### TASK BRIEF
The lines to be copied are those below that contain "vessels".

(Collection entries)
● ● ●

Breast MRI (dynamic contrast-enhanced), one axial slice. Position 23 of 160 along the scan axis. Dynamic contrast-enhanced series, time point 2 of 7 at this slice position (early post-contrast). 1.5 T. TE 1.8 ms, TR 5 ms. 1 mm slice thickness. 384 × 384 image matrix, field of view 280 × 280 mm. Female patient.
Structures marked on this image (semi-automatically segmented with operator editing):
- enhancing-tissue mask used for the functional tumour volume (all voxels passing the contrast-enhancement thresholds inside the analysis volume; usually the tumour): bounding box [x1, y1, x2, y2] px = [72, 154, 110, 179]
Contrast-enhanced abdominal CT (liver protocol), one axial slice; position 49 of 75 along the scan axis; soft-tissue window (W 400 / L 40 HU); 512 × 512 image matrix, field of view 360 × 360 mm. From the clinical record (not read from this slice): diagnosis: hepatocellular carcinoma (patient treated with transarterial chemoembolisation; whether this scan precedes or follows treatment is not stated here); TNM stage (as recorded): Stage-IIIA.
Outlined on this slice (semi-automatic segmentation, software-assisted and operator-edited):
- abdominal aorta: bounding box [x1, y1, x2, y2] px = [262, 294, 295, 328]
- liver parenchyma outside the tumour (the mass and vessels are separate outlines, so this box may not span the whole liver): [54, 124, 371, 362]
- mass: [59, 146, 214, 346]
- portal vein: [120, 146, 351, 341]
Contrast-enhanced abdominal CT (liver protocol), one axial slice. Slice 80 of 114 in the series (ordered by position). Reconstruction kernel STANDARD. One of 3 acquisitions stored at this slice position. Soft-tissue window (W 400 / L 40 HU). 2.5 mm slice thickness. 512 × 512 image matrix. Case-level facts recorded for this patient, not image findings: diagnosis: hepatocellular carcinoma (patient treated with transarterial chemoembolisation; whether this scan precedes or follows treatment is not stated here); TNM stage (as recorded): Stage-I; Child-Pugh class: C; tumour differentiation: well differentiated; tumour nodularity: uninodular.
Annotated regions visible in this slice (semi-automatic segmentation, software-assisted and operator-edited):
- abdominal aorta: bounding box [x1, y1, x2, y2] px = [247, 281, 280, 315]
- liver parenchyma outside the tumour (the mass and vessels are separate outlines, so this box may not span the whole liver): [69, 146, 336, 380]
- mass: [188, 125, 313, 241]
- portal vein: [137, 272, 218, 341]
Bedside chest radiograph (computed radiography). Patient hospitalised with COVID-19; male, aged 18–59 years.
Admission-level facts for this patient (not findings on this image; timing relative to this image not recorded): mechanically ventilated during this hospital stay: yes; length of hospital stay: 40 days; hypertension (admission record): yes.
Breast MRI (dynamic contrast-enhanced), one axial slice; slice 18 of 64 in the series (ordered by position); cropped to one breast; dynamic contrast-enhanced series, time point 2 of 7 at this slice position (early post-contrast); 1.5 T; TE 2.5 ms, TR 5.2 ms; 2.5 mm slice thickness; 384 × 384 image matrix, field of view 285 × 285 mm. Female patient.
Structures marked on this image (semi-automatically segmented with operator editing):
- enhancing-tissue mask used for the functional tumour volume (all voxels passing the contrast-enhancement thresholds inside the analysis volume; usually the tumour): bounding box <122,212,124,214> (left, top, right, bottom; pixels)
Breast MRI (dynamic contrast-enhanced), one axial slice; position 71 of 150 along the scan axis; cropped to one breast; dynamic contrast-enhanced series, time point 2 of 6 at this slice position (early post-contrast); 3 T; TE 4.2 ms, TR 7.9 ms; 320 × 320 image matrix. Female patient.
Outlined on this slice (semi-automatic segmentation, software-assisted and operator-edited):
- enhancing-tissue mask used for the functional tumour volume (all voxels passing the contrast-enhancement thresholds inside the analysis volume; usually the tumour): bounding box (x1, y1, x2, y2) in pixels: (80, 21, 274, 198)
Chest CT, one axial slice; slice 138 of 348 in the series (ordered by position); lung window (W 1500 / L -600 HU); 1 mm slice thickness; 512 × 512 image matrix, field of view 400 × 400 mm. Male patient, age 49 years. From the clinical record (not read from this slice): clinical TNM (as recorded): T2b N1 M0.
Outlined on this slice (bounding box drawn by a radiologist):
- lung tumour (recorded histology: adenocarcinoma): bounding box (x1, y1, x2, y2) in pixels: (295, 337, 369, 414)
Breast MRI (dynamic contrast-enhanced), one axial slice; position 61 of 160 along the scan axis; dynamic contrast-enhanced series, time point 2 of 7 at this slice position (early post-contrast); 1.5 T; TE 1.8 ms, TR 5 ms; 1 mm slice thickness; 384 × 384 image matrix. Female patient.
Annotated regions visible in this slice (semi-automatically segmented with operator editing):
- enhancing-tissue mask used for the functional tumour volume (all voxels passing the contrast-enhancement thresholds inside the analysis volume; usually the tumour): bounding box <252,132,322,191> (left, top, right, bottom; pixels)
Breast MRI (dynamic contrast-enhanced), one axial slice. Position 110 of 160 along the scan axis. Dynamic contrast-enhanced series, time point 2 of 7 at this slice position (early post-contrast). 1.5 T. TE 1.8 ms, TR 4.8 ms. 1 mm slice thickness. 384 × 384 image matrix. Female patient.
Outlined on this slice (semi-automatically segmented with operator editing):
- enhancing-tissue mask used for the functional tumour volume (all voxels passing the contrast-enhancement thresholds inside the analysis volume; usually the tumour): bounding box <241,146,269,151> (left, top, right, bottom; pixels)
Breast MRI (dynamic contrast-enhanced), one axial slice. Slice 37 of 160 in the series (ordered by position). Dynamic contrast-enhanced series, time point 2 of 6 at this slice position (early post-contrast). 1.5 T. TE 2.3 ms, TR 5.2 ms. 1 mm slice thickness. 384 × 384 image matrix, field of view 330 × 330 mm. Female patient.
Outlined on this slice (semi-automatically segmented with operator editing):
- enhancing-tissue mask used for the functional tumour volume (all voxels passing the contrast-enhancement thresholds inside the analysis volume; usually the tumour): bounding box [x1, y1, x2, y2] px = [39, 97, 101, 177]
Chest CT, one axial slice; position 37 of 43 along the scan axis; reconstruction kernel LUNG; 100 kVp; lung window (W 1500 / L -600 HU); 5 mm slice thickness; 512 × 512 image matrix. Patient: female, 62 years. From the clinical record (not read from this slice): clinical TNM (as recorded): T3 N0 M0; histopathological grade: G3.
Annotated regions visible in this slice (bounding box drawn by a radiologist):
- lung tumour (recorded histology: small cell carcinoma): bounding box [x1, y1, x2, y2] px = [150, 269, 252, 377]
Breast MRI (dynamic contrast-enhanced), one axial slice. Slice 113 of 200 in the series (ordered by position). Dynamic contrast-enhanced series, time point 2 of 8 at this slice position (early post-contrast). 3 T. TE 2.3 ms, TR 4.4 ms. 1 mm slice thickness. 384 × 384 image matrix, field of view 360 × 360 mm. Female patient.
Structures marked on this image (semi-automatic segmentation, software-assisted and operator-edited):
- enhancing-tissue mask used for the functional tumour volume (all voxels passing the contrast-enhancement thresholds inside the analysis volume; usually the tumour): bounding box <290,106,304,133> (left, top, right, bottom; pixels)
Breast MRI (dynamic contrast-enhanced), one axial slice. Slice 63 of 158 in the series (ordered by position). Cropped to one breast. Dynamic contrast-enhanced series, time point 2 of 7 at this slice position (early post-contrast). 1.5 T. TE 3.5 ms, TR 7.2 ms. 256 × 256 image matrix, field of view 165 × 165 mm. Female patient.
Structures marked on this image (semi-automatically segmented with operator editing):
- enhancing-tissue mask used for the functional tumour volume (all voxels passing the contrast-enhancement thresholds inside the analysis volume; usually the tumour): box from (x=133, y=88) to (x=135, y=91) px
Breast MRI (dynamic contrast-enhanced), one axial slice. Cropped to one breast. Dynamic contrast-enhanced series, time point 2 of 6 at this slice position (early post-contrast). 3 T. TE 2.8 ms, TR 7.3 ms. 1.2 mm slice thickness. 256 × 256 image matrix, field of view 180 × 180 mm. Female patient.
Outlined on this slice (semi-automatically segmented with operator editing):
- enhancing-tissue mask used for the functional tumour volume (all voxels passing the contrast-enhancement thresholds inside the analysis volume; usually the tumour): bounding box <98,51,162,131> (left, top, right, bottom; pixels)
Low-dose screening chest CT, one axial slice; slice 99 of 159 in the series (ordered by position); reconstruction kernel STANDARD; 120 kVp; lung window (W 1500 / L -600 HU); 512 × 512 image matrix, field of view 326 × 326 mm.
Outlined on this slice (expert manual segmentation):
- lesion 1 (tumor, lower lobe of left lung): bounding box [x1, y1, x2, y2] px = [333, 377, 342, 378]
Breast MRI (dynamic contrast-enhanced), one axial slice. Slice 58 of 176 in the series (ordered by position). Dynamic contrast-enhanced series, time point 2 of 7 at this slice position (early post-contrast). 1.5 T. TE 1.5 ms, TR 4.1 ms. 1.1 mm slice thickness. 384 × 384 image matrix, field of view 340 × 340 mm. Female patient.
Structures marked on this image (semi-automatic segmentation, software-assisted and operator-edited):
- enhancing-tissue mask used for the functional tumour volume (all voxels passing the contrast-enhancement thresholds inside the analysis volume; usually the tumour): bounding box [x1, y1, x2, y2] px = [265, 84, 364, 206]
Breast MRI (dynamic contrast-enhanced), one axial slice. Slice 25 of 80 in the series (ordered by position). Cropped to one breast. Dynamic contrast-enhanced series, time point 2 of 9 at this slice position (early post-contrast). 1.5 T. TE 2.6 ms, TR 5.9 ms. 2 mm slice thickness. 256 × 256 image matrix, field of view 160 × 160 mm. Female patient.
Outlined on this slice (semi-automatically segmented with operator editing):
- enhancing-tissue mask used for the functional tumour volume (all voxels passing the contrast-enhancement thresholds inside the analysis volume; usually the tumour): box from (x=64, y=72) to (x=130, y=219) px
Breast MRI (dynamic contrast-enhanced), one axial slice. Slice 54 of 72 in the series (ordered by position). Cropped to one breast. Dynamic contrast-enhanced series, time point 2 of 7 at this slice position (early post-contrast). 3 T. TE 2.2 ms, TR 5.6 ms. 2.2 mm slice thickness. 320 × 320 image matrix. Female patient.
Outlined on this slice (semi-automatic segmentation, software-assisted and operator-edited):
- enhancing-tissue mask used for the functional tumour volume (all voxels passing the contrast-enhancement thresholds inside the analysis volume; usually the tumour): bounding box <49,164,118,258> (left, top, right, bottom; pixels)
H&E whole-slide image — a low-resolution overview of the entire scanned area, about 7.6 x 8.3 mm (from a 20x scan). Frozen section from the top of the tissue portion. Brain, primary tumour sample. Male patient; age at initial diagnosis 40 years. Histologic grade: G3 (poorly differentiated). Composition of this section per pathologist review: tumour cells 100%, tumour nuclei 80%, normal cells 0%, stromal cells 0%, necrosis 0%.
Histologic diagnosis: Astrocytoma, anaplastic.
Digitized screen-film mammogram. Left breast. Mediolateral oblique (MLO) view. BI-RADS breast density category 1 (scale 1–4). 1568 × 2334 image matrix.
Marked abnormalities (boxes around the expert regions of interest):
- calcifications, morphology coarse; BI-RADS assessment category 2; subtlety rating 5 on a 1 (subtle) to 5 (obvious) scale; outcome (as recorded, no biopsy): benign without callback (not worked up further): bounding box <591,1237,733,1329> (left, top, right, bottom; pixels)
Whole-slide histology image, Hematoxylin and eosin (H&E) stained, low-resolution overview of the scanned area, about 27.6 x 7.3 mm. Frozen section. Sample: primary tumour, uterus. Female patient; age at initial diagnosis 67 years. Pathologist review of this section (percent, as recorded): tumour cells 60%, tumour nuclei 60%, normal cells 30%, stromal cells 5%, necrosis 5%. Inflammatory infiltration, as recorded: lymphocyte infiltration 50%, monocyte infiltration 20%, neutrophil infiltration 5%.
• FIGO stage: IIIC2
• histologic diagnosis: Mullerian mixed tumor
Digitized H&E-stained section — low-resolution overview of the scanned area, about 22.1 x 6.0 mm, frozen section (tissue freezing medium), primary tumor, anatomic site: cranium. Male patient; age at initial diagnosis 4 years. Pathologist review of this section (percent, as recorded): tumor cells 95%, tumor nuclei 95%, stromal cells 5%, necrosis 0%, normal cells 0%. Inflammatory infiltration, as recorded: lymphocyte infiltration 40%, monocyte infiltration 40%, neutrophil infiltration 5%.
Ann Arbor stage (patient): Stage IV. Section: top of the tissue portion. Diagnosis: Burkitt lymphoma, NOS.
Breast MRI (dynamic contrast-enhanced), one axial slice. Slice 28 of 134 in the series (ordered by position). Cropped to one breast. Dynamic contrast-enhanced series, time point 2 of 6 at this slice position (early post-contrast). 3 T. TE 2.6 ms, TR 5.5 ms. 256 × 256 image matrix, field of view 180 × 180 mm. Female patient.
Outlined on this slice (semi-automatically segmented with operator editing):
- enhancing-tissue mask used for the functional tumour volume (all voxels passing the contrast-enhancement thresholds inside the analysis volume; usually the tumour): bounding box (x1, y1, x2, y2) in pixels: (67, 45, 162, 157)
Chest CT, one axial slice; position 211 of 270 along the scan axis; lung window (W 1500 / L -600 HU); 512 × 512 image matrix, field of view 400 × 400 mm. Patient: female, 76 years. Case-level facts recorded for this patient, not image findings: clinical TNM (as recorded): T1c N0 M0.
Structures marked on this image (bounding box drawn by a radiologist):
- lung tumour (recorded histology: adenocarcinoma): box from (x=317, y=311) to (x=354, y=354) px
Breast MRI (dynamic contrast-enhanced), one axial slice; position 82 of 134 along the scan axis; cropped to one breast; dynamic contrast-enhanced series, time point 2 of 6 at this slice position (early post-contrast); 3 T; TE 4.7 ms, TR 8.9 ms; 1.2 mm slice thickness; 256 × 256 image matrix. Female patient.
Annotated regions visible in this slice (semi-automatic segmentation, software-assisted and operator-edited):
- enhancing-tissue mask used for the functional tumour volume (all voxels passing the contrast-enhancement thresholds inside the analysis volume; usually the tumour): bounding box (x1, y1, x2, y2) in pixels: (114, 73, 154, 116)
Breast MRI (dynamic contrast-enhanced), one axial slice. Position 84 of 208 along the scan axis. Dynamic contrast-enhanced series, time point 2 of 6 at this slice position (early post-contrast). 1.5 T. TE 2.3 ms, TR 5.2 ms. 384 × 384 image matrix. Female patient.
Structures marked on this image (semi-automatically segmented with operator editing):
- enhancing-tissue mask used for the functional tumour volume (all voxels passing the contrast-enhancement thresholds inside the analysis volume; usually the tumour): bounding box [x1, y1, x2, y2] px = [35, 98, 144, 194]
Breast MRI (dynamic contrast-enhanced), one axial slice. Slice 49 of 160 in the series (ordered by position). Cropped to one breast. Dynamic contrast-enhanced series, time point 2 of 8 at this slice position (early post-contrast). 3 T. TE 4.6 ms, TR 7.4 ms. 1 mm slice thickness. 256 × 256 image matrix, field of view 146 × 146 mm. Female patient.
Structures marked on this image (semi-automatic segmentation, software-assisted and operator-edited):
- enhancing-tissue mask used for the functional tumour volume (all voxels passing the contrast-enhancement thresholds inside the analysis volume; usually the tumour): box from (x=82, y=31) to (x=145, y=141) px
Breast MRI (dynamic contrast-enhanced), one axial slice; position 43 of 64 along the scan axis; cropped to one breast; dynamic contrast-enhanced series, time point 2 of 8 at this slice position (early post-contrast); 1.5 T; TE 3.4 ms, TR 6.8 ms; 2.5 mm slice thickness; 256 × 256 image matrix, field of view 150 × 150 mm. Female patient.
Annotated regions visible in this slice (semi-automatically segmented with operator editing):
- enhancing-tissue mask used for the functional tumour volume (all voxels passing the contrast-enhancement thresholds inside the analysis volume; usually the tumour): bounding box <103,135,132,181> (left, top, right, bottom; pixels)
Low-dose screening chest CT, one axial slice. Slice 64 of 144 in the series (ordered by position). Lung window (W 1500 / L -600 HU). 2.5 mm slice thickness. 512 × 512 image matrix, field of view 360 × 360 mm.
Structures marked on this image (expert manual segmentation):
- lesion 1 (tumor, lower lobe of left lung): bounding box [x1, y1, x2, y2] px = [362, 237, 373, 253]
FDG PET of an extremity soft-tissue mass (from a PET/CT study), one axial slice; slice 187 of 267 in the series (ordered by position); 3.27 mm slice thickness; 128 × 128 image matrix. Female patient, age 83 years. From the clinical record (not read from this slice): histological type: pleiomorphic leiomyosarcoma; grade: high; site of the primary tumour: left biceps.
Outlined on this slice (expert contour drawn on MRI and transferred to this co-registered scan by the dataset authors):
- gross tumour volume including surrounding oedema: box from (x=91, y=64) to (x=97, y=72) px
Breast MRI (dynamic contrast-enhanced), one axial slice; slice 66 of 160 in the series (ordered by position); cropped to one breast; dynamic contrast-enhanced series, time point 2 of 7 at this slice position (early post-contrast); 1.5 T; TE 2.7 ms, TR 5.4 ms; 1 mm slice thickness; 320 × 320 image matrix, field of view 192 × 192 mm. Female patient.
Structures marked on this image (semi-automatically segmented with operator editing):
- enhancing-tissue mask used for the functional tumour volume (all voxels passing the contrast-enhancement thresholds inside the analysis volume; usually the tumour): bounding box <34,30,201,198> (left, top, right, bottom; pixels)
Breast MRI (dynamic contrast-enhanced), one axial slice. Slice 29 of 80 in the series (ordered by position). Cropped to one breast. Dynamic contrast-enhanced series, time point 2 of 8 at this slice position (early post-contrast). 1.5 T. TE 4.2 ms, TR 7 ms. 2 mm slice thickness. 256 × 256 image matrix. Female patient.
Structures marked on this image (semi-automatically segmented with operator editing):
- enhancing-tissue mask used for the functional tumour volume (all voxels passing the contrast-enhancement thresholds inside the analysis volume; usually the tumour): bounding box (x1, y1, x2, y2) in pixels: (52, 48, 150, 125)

● ● ●

### WRITTEN SOLUTION
- liver parenchyma outside the tumour (the mass and vessels are separate outlines, so this box may not span the whole liver): [54, 124, 371, 362]
- liver parenchyma outside the tumour (the mass and vessels are separate outlines, so this box may not span the whole liver): [69, 146, 336, 380]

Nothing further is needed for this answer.